Required MLOps/Data Engineer
Job Description Summary:
You will design, develop, and optimize ML model pipelines, and scale our models from research to production.
Responsibilities:
Building and improving our engineering infrastructure to enable and scale our applied algorithmic research and development. On a day to day, some of your responsibilities will include:
Design, Develop, Test and Maintain ETLs and services for integrating with our customers various data systems.
Design, Develop, Test and Maintain ETLs and services for building our own data processes to accommodate applied research needs as well as production needs.
Finding performance bottlenecks in our data pipelines and our machine learning pipelines and resolving them
Develop end-to-end algorithmic solutions for complex ML problems from research and training models, through design, development, evaluation and optimization.
Develop train and inference engine pipelines in a large scale distributed system.
Transform NLP and data related ML/DL algorithmic approaches into efficient and optimized production-ready solutions.
Design, Implement and Optimize ML/DL and research pipelines to improve algorithms performance.
Transform high-level product requirements into technical requirements
Brainstorm and prototype algorithmic improvements.
Work in an ambiguous environment and collect requirements from different personas in the company (Product, FE, Research, etc.)
Advise and collaborate with researchers on DL software engineering aspects (such as tools and practices).

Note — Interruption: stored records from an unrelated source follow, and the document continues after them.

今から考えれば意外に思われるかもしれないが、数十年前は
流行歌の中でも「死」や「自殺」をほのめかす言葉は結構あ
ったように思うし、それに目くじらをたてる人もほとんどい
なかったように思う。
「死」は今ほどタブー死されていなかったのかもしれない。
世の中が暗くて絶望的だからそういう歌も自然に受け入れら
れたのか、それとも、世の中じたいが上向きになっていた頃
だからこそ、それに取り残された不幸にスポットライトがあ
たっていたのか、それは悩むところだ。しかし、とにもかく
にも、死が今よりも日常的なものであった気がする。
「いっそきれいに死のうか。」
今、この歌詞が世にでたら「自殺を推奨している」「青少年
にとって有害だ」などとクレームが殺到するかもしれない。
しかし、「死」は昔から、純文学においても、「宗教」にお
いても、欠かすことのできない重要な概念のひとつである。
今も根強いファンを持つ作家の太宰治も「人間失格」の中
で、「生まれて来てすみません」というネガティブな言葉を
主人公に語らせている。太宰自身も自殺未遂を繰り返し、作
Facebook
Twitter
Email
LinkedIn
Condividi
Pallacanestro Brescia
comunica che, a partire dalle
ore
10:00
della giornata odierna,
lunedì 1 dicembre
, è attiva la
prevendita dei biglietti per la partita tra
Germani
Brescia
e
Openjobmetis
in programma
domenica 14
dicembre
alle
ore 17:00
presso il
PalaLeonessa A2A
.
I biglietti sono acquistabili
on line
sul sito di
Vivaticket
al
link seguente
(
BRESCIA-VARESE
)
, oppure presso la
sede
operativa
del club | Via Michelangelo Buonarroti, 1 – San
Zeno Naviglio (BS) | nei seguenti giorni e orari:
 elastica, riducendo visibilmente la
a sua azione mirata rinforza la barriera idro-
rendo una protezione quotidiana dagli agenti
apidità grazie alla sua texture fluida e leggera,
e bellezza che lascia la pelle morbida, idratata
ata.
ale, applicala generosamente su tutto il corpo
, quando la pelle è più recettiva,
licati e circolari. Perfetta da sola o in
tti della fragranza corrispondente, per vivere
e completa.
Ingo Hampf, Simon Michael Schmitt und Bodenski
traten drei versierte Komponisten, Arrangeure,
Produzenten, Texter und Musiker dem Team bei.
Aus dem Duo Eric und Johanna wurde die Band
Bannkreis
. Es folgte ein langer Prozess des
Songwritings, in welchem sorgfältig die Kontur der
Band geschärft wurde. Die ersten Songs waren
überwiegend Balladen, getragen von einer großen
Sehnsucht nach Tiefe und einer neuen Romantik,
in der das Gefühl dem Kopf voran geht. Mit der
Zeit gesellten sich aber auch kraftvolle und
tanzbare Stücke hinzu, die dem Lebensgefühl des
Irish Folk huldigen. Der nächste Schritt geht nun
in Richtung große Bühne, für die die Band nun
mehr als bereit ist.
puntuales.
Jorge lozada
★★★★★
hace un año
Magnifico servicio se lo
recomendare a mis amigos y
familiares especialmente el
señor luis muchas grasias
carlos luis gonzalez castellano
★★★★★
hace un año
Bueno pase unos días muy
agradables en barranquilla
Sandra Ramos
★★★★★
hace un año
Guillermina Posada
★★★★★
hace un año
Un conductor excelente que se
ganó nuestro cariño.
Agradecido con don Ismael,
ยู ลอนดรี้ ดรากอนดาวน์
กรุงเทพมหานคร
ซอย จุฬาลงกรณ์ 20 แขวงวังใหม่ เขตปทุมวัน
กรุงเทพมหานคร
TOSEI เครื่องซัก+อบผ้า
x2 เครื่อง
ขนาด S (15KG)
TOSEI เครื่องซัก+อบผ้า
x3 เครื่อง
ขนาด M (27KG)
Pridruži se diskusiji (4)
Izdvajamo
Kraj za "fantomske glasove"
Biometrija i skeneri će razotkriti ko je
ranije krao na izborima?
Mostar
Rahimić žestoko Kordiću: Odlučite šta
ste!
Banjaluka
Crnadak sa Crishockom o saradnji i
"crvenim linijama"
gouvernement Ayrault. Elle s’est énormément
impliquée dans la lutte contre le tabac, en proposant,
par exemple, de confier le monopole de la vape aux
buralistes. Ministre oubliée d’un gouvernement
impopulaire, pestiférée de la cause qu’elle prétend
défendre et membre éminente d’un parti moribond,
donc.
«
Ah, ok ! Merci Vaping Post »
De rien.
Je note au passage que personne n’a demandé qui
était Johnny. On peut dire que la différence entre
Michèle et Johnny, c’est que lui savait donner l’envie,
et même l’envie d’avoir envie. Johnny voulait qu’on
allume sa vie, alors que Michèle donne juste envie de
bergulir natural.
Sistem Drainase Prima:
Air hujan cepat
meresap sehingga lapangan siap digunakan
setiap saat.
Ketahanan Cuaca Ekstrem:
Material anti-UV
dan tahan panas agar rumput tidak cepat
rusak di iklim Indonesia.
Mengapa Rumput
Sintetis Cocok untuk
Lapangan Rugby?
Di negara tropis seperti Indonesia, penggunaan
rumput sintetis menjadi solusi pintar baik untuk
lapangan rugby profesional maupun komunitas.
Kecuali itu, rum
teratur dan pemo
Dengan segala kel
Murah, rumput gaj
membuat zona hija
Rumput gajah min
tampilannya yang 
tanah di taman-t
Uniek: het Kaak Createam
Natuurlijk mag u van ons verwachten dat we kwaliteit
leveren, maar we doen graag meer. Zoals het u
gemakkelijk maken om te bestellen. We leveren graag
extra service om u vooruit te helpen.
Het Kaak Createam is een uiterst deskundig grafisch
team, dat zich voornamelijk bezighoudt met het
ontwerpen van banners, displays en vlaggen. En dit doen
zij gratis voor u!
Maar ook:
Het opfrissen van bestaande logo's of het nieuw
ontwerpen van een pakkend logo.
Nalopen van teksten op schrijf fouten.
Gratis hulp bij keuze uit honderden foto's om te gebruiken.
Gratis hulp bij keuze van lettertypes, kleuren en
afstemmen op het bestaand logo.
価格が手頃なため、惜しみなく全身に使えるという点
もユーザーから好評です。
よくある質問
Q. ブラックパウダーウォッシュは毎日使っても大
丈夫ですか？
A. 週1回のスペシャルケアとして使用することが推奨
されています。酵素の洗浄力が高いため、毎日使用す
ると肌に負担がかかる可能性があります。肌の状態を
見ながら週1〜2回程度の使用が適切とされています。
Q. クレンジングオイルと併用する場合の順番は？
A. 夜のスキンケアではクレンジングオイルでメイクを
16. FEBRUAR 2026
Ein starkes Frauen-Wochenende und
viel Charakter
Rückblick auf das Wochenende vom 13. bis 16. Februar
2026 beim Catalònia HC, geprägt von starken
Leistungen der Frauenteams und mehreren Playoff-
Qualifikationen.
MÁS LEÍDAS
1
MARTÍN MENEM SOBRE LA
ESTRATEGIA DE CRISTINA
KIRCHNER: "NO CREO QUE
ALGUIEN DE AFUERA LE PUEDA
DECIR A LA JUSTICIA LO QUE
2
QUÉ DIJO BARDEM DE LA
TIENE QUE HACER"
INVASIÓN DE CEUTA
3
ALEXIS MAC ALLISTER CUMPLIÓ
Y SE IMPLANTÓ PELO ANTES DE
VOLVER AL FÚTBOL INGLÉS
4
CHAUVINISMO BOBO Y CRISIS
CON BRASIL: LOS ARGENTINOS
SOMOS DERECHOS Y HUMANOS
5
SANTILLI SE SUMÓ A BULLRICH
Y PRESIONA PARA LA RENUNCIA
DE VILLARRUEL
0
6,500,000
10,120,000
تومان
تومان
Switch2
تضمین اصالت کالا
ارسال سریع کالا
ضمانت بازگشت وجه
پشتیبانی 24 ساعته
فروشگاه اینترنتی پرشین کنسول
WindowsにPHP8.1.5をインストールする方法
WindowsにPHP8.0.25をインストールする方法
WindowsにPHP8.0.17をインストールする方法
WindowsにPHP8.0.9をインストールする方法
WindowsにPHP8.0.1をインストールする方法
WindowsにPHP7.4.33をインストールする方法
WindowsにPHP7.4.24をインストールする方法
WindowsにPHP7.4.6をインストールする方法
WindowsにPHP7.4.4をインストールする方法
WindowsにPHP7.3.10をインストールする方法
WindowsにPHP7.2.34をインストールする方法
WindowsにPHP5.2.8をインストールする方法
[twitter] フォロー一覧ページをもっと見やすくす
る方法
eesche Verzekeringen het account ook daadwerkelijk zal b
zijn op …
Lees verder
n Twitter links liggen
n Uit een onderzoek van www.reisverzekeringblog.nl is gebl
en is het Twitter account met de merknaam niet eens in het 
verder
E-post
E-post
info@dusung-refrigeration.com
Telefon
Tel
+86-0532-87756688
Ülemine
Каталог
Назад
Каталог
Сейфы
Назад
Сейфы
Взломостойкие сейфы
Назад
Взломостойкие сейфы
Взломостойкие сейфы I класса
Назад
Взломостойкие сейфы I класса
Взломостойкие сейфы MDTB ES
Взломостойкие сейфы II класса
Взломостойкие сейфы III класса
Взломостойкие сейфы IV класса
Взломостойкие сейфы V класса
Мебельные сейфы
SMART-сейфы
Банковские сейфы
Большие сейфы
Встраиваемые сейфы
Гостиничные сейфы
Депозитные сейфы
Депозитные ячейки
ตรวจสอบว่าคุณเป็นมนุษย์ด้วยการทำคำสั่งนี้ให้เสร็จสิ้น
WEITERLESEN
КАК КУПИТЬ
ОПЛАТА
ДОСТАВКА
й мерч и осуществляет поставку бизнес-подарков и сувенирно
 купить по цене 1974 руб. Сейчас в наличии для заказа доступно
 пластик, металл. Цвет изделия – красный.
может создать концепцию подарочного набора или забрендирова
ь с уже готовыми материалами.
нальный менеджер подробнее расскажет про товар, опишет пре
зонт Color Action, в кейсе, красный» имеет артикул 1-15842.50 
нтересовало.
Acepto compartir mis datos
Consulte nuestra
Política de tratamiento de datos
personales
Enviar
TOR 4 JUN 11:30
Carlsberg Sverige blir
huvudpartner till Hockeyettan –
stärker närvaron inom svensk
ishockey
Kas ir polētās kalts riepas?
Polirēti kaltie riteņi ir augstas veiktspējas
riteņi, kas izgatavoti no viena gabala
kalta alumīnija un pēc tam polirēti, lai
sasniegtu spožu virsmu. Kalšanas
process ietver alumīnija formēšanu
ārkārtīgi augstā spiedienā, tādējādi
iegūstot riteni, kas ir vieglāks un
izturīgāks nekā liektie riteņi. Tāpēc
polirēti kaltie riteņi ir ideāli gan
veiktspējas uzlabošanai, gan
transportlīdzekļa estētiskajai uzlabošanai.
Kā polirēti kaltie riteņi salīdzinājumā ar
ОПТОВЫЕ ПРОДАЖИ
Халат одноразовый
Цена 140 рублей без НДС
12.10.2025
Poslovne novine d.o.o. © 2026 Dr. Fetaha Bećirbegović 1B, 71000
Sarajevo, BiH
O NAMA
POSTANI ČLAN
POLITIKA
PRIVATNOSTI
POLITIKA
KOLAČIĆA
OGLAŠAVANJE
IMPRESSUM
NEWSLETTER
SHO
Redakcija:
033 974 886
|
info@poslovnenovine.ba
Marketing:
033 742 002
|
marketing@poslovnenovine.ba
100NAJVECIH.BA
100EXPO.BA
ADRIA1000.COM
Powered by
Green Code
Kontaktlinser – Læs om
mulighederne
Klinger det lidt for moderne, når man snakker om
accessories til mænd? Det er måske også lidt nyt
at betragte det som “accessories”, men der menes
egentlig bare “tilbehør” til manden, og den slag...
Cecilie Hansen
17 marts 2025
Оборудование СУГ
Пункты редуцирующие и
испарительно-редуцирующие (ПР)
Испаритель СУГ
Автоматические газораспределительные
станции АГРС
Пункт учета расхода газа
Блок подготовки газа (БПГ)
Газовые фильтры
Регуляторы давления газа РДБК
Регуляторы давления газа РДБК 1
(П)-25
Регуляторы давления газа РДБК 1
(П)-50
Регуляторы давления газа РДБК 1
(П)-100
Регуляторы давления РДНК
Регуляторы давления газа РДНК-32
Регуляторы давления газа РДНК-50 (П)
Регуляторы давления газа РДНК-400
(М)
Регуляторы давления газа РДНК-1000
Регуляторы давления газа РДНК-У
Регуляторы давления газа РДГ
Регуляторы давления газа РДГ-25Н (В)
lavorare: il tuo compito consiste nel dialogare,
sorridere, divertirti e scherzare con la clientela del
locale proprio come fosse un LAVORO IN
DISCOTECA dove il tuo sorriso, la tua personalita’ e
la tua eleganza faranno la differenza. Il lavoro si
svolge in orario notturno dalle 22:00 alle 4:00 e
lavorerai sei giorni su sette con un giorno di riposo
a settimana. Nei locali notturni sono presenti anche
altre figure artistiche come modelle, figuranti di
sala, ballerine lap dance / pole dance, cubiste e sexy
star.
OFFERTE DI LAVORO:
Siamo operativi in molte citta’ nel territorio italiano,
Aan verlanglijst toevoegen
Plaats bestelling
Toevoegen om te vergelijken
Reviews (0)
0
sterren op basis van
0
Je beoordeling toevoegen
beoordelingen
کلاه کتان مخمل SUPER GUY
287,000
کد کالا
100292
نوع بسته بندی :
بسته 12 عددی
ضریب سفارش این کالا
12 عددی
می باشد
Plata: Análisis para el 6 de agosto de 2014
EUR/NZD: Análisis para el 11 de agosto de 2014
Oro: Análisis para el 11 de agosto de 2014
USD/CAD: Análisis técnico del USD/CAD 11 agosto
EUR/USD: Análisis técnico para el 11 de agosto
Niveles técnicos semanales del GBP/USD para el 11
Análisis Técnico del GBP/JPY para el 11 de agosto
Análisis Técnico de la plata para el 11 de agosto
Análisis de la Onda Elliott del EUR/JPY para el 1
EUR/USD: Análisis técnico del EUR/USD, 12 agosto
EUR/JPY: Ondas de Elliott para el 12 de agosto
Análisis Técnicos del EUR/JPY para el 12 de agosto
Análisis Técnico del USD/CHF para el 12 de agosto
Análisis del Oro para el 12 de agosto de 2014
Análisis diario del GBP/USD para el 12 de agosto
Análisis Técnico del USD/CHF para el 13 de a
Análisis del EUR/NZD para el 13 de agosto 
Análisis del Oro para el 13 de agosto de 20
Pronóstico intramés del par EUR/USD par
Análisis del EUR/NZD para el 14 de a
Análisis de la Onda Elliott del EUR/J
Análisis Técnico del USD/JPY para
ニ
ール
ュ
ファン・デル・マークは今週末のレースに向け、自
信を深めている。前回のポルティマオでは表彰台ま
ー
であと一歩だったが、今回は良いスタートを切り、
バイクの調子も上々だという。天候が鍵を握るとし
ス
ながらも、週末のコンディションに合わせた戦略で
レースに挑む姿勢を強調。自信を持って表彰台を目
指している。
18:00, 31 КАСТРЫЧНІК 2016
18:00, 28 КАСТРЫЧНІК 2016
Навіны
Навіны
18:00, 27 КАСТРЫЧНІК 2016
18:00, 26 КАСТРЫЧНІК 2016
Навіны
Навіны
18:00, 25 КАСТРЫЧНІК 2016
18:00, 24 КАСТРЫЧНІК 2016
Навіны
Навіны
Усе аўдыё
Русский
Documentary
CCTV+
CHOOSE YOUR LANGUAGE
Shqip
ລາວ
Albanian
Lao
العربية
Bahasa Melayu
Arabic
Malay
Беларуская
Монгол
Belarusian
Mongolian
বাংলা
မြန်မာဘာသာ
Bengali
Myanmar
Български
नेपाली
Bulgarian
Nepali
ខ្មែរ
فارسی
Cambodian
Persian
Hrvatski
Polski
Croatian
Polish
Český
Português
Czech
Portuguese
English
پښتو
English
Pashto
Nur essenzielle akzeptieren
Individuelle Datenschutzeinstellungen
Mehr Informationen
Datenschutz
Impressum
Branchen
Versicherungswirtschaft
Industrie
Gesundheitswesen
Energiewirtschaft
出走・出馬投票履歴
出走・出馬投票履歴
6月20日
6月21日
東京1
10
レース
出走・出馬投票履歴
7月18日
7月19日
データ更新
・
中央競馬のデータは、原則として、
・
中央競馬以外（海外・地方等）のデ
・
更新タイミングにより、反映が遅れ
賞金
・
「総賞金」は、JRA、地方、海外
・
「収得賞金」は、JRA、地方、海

Requirements: M.Sc. (Phd preferred) in Computer Science, Engineer, or equivalent, ideally with a thesis in deep learning
Proven track record in MLOps, ML/DL engineering
High proficiency in Python and its data science stack (Pandas, sklearn, etc.).
Deep understanding of artificial deep neural networks architectures, algorithms, infrastructure, tooling and practices, ideally in NLP/NLU/NLG.
Hands-on experience with design, implementation and optimization of deep learning models using common frameworks (TensorFlow, PyTorch, HuggingFace, etc.)
Model optimization techniques familiarity with testing and hyperparameter optimization tools and frameworks.
3+ years of hands-on experience in engineering in production environments
2+ years of experience in ML
Experience in the following technologies: Dockers, Kubernetes, Aws, MongoDB
End to end experience owning feature from an idea stage, through design, architecture, coding, integration, deployment, and monitoring stages
Advantages:
NLP/NLU/NLG experience in document classification, text generation, summarization, NER
Proven ability of conducting reproducible applied research in ML
Working with medical data on healthcare data projects
Experience in the following technologies: Spark/Hadoop, Airflow, Redis, Kafka
Go programming language proficiency.
This position is open to all candidates.